My job is moving from IFSC to Baggot Street over the next month. I am in a gym in IFSC which I will have to leave as it's too much of a distance from the new work place.

Can any one recommend a good gym in the Baggot Street area?

Many thanks,
Locke


----------



## bren1916 (21 Oct 2010)

There's one just off Lwr Baggot St. (Toners Pub corner) which I've heard good things about but can't remember the name.


----------



## Locke (27 Oct 2010)

Thanks bren1916


----------



## elcato (27 Oct 2010)

There is a Jackie Skelly gym on Shelbourne road which is not far away.


----------



## Locke (27 Oct 2010)

Thanks elcato, will have a gander at that.


----------



## jacobean (27 Oct 2010)

This place is just around the corner from Baggot Street on Pembroke Street:

[broken link removed]


----------



## AlbacoreA (28 Oct 2010)

You'd get to IFSC in about 10 mins on Dublin Bike? Not that I'm saying do that, but its not a big distance away. Theres also sportsco which ins't far, again on a bike.

http://www.sportsco.ie/index.html


----------



## Locke (28 Oct 2010)

thanks jacobean, will have a look into them.

thanks albacorea, IFSC wouldn't suit. Need somewhere close by for lunch. Sports Co ould be too much of a trek (living in Dunshaughlin and get bus from Store Street)


----------



## AlbacoreA (28 Oct 2010)

Cycle in and you won't need to go to the gym.


----------



## Locke (28 Oct 2010)

Ehhhhhh...I'll put that one on the back burner!


----------



## AlbacoreA (28 Oct 2010)

Its about 35k which I'm guessing is about 90 min cycle. Since my 15k commute takes me 45mins. Not something I'd do daily though... 

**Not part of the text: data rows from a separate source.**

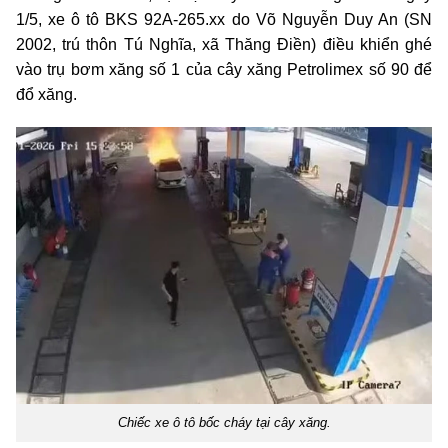
1/5, xe ô tô BKS 92A-265.xx do Võ Nguyễn Duy An (SN
2002, trú thôn Tú Nghĩa, xã Thăng Điền) điều khiển ghé
vào trụ bơm xăng số 1 của cây xăng Petrolimex số 90 để
đổ xăng.
Chiếc xe ô tô bốc cháy tại cây xăng.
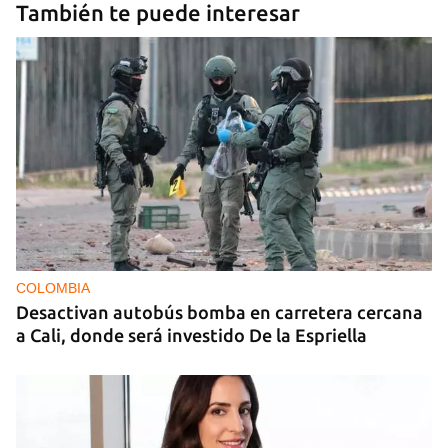
También te puede interesar
COLOMBIA
Desactivan autobús bomba en carretera cercana
a Cali, donde será investido De la Espriella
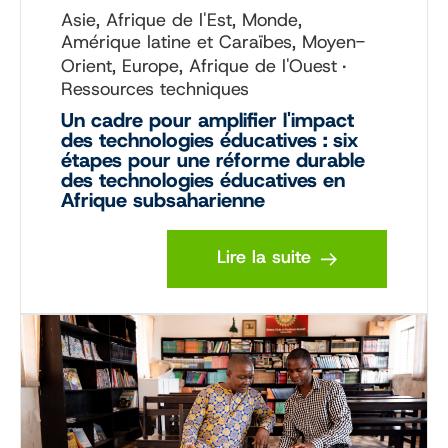
Asie, Afrique de l'Est, Monde,
Amérique latine et Caraïbes, Moyen-
Orient, Europe, Afrique de l'Ouest
Ressources techniques
Un cadre pour amplifier l'impact
des technologies éducatives : six
étapes pour une réforme durable
des technologies éducatives en
Afrique subsaharienne
Lire la suite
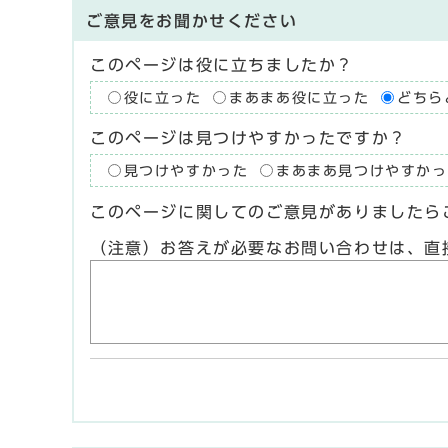
ご意見をお聞かせください
このページは役に立ちましたか？
役に立った
まあまあ役に立った
どちら
このページは見つけやすかったですか？
見つけやすかった
まあまあ見つけやすかっ
このページに関してのご意見がありましたら
（注意）お答えが必要なお問い合わせは、直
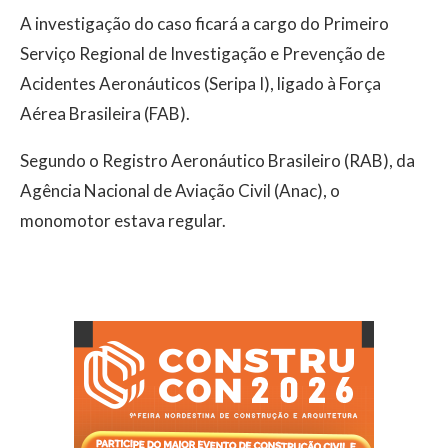
A investigação do caso ficará a cargo do Primeiro
Serviço Regional de Investigação e Prevenção de
Acidentes Aeronáuticos (Seripa I), ligado à Força
Aérea Brasileira (FAB).
Segundo o Registro Aeronáutico Brasileiro (RAB), da
Agência Nacional de Aviação Civil (Anac), o
monomotor estava regular.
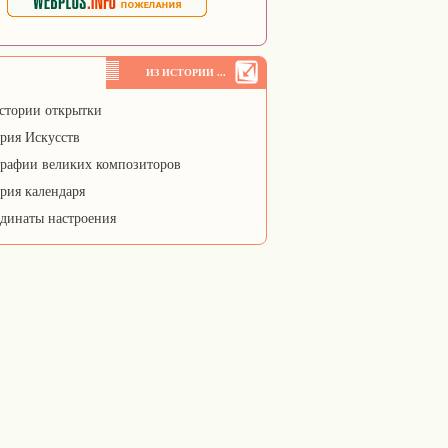
ИЗ ИСТОРИИ ...
стории открытки
рия Искусств
рафии великих композиторов
рия календаря
динаты настроения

This is the place on Baggot St near the baggot in.


----------



## Complainer (28 Oct 2010)

Are you sure you really need a gym? You'll see lots of people running around Herbert Park or along the Dodder banks at lunchtime.


----------



## Locke (28 Oct 2010)

Hi Complainer, problem would be the shower facilities afterwards. I am so used to gymming it ay lunch it's engrained in my daily routine. If I can't find one, I would prbably to the running first thing in the morning.


----------



## Locke (28 Oct 2010)

That educogym is a more intensive (expensive) one off program where you do it for 12 weeks. Not really what i am after but thanks.


----------



## peno (23 Nov 2010)

Locke,

I'm in the eact same situation. 
Di you find anywhere close by to hit the gym at lunch?


----------